Comment Re:Down the rabbit hole (Score 1) 311

Yet most merchants waited until the last second to install the readers. So who was at fault for the delays? I saw some proactive merchants install chip capable readers in 2014, but most stuck with swipe only readers until just before the deadline, then rushed to install all the new readers. Had they not all waited until the last second there would not have been such a back-up. Plenty of advanced notice was given. The tech was not new or novel it's been in use in Europe for years, the merchants just tried to delay until the last second and then surprise there were delays due to the sudden rush.

This suit has no merit. The retail industry was not willingly moving to the more secure tech as had been done in Europe, so the CC companies who bear the brunt of fraud costs forced the move. If they had not we'd still be years from full deployment and acceptance. We're still a ways from that as I see one of my CC's and my Debit card are still not chipped and they were both replaced after the Oct 2015 deadline.

Comment Re:Lost emails (Score 1) 404

The 22 million emails were deleted because they were campaign emails that were not legally permitted to be on the Government servers. As emails pertaining to and by his campaign there was no requirement to be retained and more importantly they had to be deleted from the servers.

In contrast Clinton's emails were required by law to not be deleted. but retained..

Comment Re: Lost emails (Score 2) 404

Wrong, as Sec State she set's the policies implementing the federal Laws pertaining to the protection of Classified information. But she is not able to just approve her own setup. She set's the policies, the IT and security depts. then implement them.

Stop trying to defend the indefensible. The moment classified information touched her unclassified system it became classified and property of the Government and the responsibility of the Security and IT depts. to clean and clear before returning to her. She broke the law. Her position did not exempt her from the law.

Comment Re:No choice (Score 1) 446

In that poor example Betamax was better (and came first) but VHS marketed better so it won out.

In this case the humble but very effective audio jack was here first, it's universally installed and it's better. Apple thinks they can out market it ala VHS, but unlike Betamax and VHS which both hit the market fairly close together, the audio jack is ubiquitous not fighting to establish a market, and unlike apple introducing the 3.5 inch floppy versus the 5.25 inch floppy (a far better analogue than VHS/Betamax), the new tech is not actually better than the universally used current tech.

Comment Re:Cost of Infrastructure? (Score 1) 239

Why should they have expanded outside their scope of operations?
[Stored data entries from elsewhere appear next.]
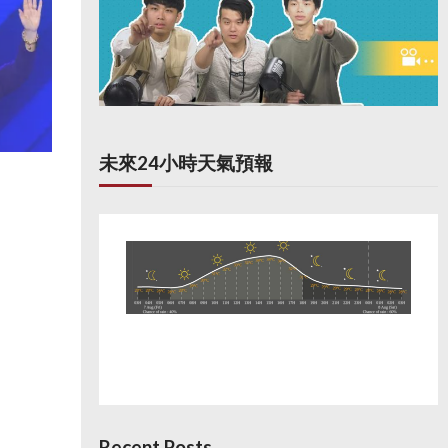
未來24小時天氣預報
Recent Posts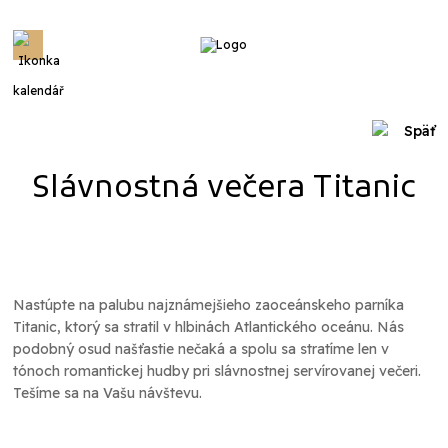
Menu
Späť
Slávnostná večera Titanic
Nastúpte na palubu najznámejšieho zaoceánskeho parníka
Titanic, ktorý sa stratil v hlbinách Atlantického oceánu. Nás
podobný osud našťastie nečaká a spolu sa stratíme len v
tónoch romantickej hudby pri slávnostnej servírovanej večeri.
Tešíme sa na Vašu návštevu.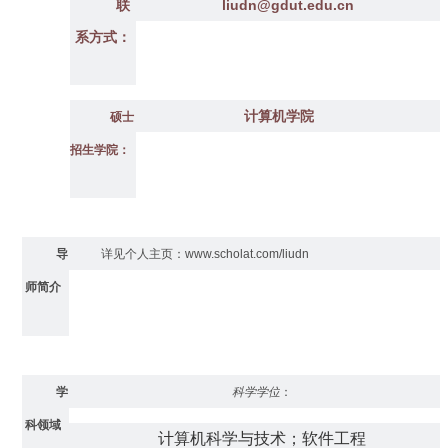
联
liudn@gdut.edu.cn
系方式：
计算机学院
硕士
招生学院：
导
详见个人主页
：
www.scholat.com/liudn
师简介
学
科学学位
：
科领域
计算机科学与技术；软件工程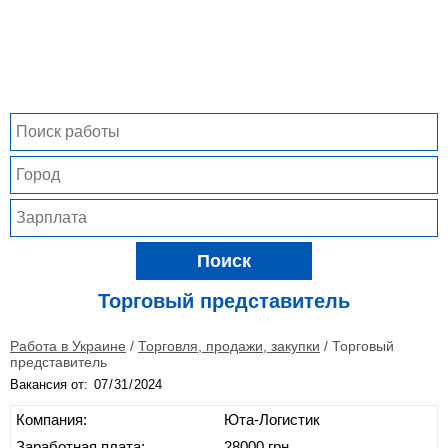
Поиск
Торговый представитель
Работа в Украине
/
Торговля, продажи, закупки
/
Торговый
представитель
Вакансия от:
Компания:
Юта-Логистик
Заработная плата:
28000 грн.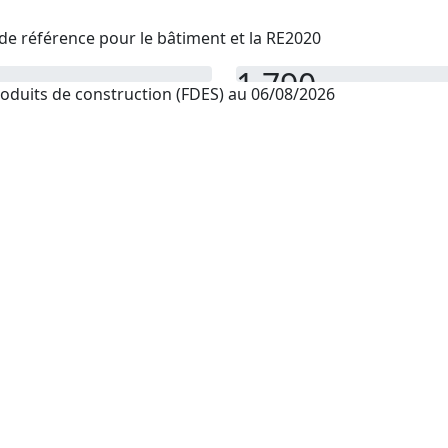
de référence pour le bâtiment et la RE2020
1 790
oduits de construction (FDES) au 06/08/2026
PEP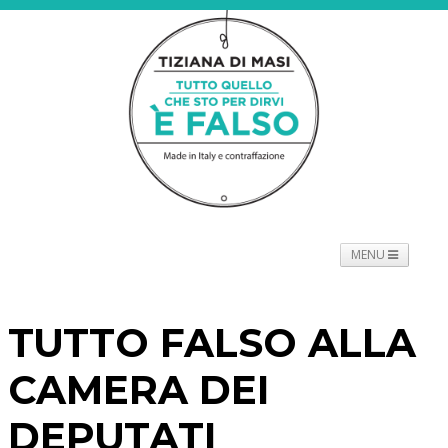
MENU
NEWS
PROGETTO
SPETTACOLO
TOURNÉE
TUTTO FALSO ALLA
PROMOTORI
BIOGRAFIE
PRESS
CONTATTI
CAMERA DEI
DEPUTATI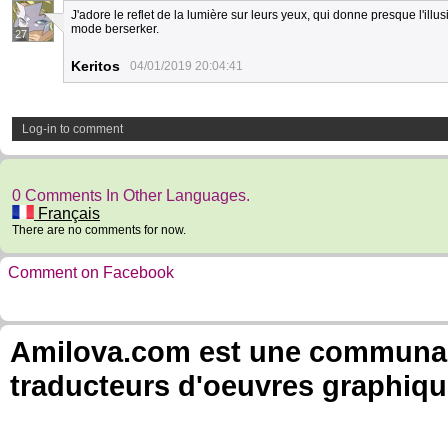
J'adore le reflet de la lumière sur leurs yeux, qui donne presque l'illusi
mode berserker.
27
Keritos
04/01/2019 20:04:41
Log-in to comment
0 Comments In Other Languages.
Français
There are no comments for now.
Comment on Facebook
Amilova.com est une communauté
traducteurs d'oeuvres graphiqu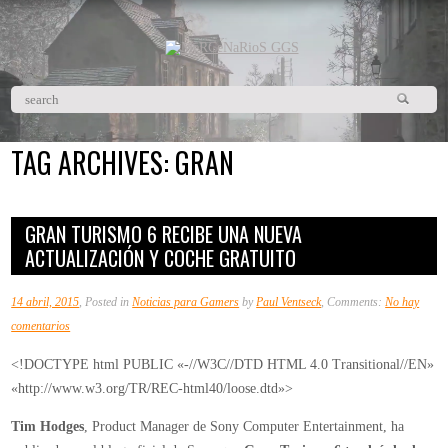
TAG ARCHIVES:
GRAN
GRAN TURISMO 6 RECIBE UNA NUEVA
ACTUALIZACIÓN Y COCHE GRATUITO
14 abril, 2015
, Posted in
Noticias para Gamers
by
Paul Ventseck
, Comments:
No hay
en
comentarios
Gran
<!DOCTYPE html PUBLIC «-//W3C//DTD HTML 4.0 Transitional//EN»
Turismo
«http://www.w3.org/TR/REC-html40/loose.dtd»>
6
recibe
Tim Hodges
, Product Manager de Sony Computer Entertainment, ha
una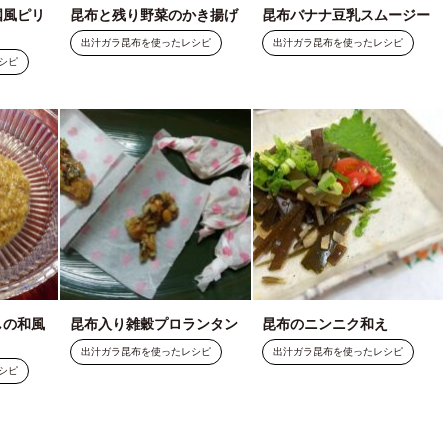
国風ピリ
昆布と残り野菜のかき揚げ
昆布バナナ豆乳スムージー
出汁ガラ昆布を使ったレシピ
出汁ガラ昆布を使ったレシピ
シピ
しの和風
昆布入り雑穀プロランタン
昆布のニンニク和え
出汁ガラ昆布を使ったレシピ
出汁ガラ昆布を使ったレシピ
シピ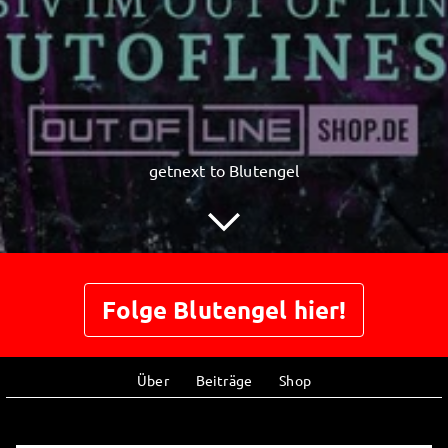
getnext to Blutengel
Folge Blutengel hier!
Über
Beiträge
Shop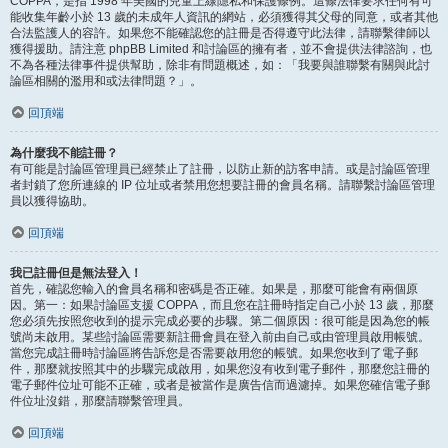
COPPA，是指 1998 年美國的兒童上線隱私和保護條例。這條法律要求任何有可
能收集年齡小於 13 歲的未成年人資訊的網站，必須獲得其父母的同意，或者其他
合法監護人的容許。如果您不能確認您的註冊是否得遵守此法律，請聯繫律師以
獲得援助。請注意 phpBB Limited 和討論區的擁有者，並不會提供法律諮詢，也
不為各種法律事件提供幫助，除非有問題概述，如：「我要與誰聯繫有關與此討
論區相關的濫用和或法律問題？」。
回頂端
為什麼我不能註冊？
有可能是討論區管理員已經禁止了註冊，以防止新的訪客申請。或是討論區管理
者封鎖了您所連線的 IP 位址或者禁用您想要註冊的會員名稱。請聯繫討論區管理
員以獲得協助。
回頂端
我已註冊但是無法登入！
首先，確認您輸入的會員名稱和密碼是否正確。如果是，那麼可能會有兩個原
因。第一：如果討論區支援 COPPA，而且您在註冊時指定自己小於 13 歲，那麼
您必須先按照您收到的提示完成必要的步驟。第二個原因：很可能是因為您的帳
號尚未啟用。某些討論區需要新註冊會員在登入前由自己或由管理員啟用帳號。
當您完成註冊時討論區將告訴您是否需要啟用您的帳號。如果您收到了電子郵
件，那麼就按照其中的步驟完成啟用，如果您沒有收到電子郵件，那麼您註冊的
電子郵件位址可能不正確，或者是被當作是廣告信而過濾掉。如果您確信電子郵
件位址沒錯，那麼請聯繫管理員。
回頂端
They are very good at what they do. They have massive infrastructure backing up what they do. Amazon has very little of what they have spent decades perfecting and continue to improve upon. Amazon is NOT a logistics company. Amazon does not have the fleet of vehicles, the Army of drivers with years of experience making these deliveries, the aircraft and flight crews, the high volume sort centers for moving packages quickly and efficiently across the country and around the world. They are a sales company with a decent logistics branch, but they are not a logistics company.

Logistics is all UPS and FedEx do, Amazon cannot hope to build the comprehensive global delivery networks and routes that these companies have, not overnight and not in a way that will undercut what UPS, FEDEX and the USPS charge. Drones are a pipe dream, no way any major city will allow their airspace to be as totally flooded as drone deliveries would require. And not feasible in more remote areas.

Anyone who thinks Amazon can just decide to get into the delivery business has no idea what the scope of such a project actually is.